━━━ Input data ━━━

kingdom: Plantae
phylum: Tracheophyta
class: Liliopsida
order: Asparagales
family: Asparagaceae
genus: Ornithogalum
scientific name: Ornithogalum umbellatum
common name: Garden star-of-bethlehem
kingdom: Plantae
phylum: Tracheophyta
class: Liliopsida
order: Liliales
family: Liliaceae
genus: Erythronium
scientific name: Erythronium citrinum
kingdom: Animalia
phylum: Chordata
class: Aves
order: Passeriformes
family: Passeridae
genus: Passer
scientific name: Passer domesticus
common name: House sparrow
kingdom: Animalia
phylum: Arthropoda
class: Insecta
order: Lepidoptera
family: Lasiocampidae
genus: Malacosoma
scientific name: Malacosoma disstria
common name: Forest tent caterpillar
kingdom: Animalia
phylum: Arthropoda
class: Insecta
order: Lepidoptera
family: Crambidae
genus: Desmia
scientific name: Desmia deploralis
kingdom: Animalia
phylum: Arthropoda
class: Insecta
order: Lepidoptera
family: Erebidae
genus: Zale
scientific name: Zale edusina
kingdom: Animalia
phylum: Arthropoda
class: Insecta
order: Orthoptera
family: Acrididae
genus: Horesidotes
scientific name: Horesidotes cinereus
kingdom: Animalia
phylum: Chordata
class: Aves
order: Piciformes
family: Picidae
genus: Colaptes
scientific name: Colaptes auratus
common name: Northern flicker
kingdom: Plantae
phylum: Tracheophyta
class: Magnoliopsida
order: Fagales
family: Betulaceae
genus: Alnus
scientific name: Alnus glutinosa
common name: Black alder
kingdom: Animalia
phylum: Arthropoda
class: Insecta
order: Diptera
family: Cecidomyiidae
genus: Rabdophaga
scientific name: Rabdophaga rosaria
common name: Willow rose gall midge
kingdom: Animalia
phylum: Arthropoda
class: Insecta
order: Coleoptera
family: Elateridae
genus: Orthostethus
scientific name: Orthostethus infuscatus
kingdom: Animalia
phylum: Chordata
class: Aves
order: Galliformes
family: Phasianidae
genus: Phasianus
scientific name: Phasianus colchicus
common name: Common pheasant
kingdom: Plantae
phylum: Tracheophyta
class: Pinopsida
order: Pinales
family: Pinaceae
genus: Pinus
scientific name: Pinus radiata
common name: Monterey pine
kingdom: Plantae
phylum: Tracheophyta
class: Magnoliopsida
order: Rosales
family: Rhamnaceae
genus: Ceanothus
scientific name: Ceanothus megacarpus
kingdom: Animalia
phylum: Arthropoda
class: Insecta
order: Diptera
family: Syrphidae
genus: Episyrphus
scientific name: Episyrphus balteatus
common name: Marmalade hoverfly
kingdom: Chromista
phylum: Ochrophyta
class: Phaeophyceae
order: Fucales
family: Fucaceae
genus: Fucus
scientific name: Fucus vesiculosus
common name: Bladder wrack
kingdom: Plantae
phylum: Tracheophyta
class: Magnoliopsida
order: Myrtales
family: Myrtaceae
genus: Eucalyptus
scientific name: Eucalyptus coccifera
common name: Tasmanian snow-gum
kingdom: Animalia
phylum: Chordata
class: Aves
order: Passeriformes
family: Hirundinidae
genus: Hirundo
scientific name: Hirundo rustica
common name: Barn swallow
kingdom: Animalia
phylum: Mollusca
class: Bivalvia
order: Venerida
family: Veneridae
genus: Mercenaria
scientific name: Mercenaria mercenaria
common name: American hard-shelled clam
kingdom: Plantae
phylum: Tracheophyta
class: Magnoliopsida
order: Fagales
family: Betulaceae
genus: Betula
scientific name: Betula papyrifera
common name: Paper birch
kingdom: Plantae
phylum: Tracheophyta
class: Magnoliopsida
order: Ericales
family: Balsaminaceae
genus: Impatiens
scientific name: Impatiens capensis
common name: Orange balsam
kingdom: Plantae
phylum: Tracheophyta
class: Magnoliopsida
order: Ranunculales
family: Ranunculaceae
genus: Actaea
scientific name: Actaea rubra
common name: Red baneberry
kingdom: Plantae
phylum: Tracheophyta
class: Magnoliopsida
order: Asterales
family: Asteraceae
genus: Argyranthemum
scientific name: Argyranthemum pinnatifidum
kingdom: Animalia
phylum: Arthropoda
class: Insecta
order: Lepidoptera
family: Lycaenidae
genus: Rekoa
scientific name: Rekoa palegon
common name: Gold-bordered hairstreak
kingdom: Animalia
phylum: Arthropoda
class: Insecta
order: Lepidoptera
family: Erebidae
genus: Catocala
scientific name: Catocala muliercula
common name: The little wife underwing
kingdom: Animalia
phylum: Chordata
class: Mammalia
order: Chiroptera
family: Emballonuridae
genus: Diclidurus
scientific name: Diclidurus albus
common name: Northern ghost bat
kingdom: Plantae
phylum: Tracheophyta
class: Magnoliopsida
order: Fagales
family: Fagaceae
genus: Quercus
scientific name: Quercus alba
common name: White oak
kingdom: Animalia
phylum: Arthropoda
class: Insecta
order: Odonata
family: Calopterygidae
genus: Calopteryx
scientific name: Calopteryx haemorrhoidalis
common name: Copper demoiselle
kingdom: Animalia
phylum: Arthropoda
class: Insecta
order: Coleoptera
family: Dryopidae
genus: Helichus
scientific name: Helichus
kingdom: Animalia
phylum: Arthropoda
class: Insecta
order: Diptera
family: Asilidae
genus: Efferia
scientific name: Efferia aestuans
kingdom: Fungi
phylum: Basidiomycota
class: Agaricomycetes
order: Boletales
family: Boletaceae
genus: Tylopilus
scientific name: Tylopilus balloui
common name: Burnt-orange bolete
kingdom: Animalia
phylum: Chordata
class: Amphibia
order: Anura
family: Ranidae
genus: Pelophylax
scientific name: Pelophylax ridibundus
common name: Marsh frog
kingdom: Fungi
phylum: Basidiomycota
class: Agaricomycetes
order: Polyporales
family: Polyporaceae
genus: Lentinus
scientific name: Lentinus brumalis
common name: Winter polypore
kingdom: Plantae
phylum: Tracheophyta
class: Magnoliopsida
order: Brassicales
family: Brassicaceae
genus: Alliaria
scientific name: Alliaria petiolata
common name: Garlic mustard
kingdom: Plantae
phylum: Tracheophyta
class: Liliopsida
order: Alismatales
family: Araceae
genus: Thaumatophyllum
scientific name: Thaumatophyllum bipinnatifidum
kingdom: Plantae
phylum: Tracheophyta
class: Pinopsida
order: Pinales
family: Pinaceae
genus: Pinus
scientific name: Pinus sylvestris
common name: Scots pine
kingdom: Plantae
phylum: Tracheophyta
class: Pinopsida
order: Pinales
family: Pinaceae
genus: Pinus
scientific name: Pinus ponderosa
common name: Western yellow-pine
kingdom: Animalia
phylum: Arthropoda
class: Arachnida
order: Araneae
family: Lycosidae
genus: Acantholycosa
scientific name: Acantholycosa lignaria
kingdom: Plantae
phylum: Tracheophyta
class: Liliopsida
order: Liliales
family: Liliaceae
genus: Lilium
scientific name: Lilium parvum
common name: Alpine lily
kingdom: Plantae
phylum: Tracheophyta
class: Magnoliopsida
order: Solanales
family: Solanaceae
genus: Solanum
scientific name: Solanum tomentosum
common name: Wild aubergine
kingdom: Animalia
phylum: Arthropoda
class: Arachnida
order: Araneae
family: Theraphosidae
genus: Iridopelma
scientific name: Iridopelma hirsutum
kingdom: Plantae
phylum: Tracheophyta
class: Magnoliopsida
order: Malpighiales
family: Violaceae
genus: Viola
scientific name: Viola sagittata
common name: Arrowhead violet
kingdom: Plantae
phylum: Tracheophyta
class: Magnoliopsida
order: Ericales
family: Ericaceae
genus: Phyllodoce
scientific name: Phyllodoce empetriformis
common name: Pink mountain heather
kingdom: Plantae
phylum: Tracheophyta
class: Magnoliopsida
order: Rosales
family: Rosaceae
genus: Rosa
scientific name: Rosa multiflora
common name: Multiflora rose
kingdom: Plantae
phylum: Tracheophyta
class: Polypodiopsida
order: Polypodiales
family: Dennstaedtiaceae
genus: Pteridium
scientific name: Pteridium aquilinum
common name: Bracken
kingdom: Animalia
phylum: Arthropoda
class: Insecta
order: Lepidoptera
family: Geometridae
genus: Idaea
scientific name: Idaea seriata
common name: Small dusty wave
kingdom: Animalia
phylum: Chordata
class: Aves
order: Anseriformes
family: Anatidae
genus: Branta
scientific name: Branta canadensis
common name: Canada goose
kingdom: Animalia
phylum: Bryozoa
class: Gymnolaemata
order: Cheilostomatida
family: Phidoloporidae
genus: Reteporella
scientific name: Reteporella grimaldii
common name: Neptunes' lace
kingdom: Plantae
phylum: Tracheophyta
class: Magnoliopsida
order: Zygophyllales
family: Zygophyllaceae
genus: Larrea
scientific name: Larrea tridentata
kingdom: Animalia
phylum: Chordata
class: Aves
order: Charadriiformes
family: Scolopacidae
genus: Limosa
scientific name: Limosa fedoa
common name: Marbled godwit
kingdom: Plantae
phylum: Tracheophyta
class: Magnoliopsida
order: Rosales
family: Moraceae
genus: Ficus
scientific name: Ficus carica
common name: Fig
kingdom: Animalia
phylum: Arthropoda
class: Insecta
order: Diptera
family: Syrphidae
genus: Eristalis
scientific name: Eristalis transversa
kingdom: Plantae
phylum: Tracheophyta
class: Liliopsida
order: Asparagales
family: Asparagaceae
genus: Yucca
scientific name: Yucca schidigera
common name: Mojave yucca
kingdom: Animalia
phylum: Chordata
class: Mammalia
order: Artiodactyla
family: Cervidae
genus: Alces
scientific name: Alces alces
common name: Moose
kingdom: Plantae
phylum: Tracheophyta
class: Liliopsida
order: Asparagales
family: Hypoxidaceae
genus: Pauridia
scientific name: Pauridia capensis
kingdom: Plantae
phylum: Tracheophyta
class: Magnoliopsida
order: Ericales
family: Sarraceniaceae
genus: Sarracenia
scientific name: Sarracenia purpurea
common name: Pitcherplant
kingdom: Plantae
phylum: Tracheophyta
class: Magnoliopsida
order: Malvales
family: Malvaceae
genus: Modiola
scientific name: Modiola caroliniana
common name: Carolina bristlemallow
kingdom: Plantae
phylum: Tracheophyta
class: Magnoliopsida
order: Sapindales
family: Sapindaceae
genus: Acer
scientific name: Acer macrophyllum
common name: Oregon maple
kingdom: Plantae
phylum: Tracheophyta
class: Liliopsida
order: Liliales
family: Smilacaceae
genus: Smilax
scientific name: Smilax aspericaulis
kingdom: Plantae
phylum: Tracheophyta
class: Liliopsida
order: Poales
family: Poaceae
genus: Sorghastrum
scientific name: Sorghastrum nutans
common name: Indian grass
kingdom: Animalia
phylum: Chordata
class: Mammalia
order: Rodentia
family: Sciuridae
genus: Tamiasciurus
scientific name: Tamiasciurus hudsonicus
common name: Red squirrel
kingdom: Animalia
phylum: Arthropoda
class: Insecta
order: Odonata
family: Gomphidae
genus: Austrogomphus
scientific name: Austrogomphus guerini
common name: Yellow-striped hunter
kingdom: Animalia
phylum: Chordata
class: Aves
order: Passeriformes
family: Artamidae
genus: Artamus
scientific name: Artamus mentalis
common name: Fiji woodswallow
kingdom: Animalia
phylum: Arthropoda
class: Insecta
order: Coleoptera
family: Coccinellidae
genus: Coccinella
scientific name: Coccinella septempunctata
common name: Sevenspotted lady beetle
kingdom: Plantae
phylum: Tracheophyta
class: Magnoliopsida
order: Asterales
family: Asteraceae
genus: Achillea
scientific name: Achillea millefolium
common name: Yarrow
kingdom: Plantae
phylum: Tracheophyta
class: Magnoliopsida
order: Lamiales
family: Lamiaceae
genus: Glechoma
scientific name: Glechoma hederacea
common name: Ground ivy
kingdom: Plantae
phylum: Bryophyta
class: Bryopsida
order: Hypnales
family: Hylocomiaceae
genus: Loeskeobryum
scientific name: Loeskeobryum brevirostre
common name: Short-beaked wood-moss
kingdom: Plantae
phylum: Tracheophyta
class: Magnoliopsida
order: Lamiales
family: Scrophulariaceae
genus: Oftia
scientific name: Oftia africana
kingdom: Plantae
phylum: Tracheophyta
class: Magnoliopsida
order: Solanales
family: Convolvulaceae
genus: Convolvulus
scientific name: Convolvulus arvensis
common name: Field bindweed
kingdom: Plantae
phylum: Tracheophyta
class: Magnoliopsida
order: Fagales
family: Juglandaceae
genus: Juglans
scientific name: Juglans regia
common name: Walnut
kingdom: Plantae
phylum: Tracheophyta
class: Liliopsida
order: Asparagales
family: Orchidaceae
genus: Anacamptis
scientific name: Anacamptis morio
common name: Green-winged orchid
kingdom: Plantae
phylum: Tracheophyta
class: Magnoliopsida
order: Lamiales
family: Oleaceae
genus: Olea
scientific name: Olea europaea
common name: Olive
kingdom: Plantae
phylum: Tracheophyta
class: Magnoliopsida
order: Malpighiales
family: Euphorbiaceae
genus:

━━━

Copy out the lines of the records word for word, beginning at the line that contains "scientific name: Erythronium citrinum" and stopping after the line that contains "family: Lasiocampidae".

● Final answer
scientific name: Erythronium citrinum
kingdom: Animalia
phylum: Chordata
class: Aves
order: Passeriformes
family: Passeridae
genus: Passer
scientific name: Passer domesticus
common name: House sparrow
kingdom: Animalia
phylum: Arthropoda
class: Insecta
order: Lepidoptera
family: Lasiocampidae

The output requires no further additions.